Takeaways from the RStudio Conference
by Jamie Afflerbach and Julie Lowndes
Last week our team members Jamie and Julie went to the RStudio Conference 2018 in San Diego to represent the Ocean Health Index (OHI) and learn from this innovative open data science community. Today they share their thoughts with us on the conference.
We met and reconnected with fantastic members of the R community, and learned so much through the talks we attended and conversations we had. The talks covered a really wide range of topics, from specific R packages to beautiful examples of R “in the wild” for analytics and reporting. An underlying theme throughout many of the talks was empathy in data science: empathy in teaching, empathy through storytelling, and empathy when interacting with stakeholders and partners.
There are too many great ideas to summarize here, and so many talks that we didn’t see because there were concurrent sessions and difficult choices to make! Thankfully, in the spirit of openness, all speakers shared their slides and all talks were filmed. We will update this blog with more links to these resources as they become available.
Here are just a sliver of the talks that stood out to us that are also directly relevant to the OHI community.
sf: simplifying spatial analysis in R
The package is meant to reduce the struggle of working with vector data by holding spatial objects as simple features within a dataframe. This lends itself to playing nicely with the tidyverse, allowing you to filter, mutate, and perform group analysis all within the simple feature without losing its association with geometries.
One of our favorite things about the development of
sf is its integration with
geom_sf(). This makes it super easy to make beautiful maps in
ggplot2. We can’t stress how fantastic this is. Here’s an example from our OHI Northeast project:
library(sf) #install.packages('sf') library(tidyverse) #install.packages('tidyverse') ## plot our 'states' spatial object and fill by county ggplot() + geom_sf(data = states, colour = "lightgray", fill = "beige") + geom_sf(data = counties, aes(fill = NAME_1)) + theme_bw() + labs(fill = 'Counties') + scale_fill_manual(values = blues9) + theme(legend.text=element_text(size=12), legend.title = element_text(size = 14)) + coord_sf(crs = st_crs(states), datum = NA)

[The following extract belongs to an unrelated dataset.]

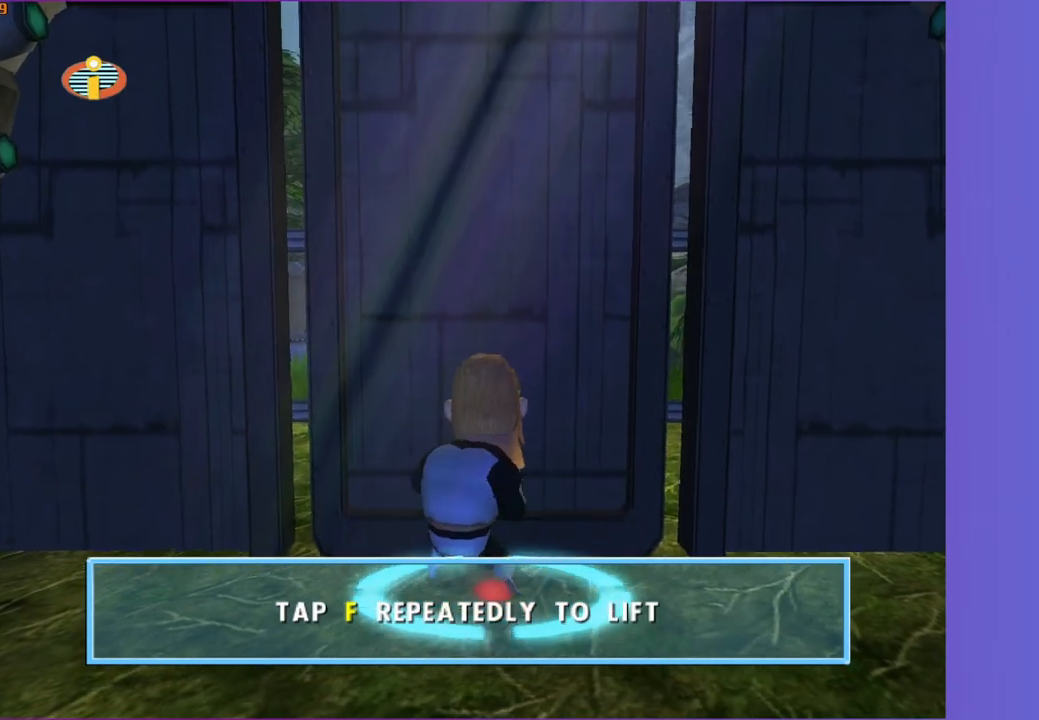
{"buttons": ["R1"], "left_stick": "up", "right_stick": "center", "events": [[133, "A", "up"], [300, "A", "down"], [433, "A", "up"], [467, "left_stick", "up"]]}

There is still work to be done in the R spatial community to get rasters to play nicely with sf objects, but we look forward to seeing what comes of the
See Edzer’s slides here.
Stop. Tibbletime. Wrangling time series data made easy
If you’ve ever had dates and/or times as a variable in your dataframe, you’ve probably suffered through meticulous cleaning and separation of those dates and times to look at your data at different temporal scales. Davis Vaughn’s
tibbletime is here to save the day. This package is able to perform time-based manipulations on tibbles. Here is an example from Davis’s slides (which you can find here):
Let’s take a simple tibble (or dataframe) that lists times and dates for San Diego AirBnB bookings.
If you wanted to only look at bookings during the 2:00 pm hour on July 12, you’d normally have to spend a lot of time separating out the date, hour, minute, second. But now with
tibbletime you can use the
filter_time() function and it takes the full date and time stamp and gives you back what you want:
If you do any sort of time series analysis definitely check out this great
Imagine Boston 2030 Dashboard
One of our favorite talks was given by Kayla Patel, a Data and Performance Analyst for the City of Boston. Kayla shared her work on developing a dashboard for the City of Boston’s Imagine Boston 2030, the city’s first long-term plan in over 50 years. The plan lays out where the city of Boston wants to be by 2030 across five different goals based on local residents input. These goals, and their corresponding metrics, are stored within an interactive dashboard where goal progress will be tracked over time.
By now, you might be thinking this sounds familiar. Goals, metrics, trends. We had the same thought during her presentation, “wow, this sounds an awful lot like the Ocean Health Index.” It was inspiring to learn how another group uses a similar framework that involves stakeholder engagement, goal development, metric analysis, and data visualization and communication.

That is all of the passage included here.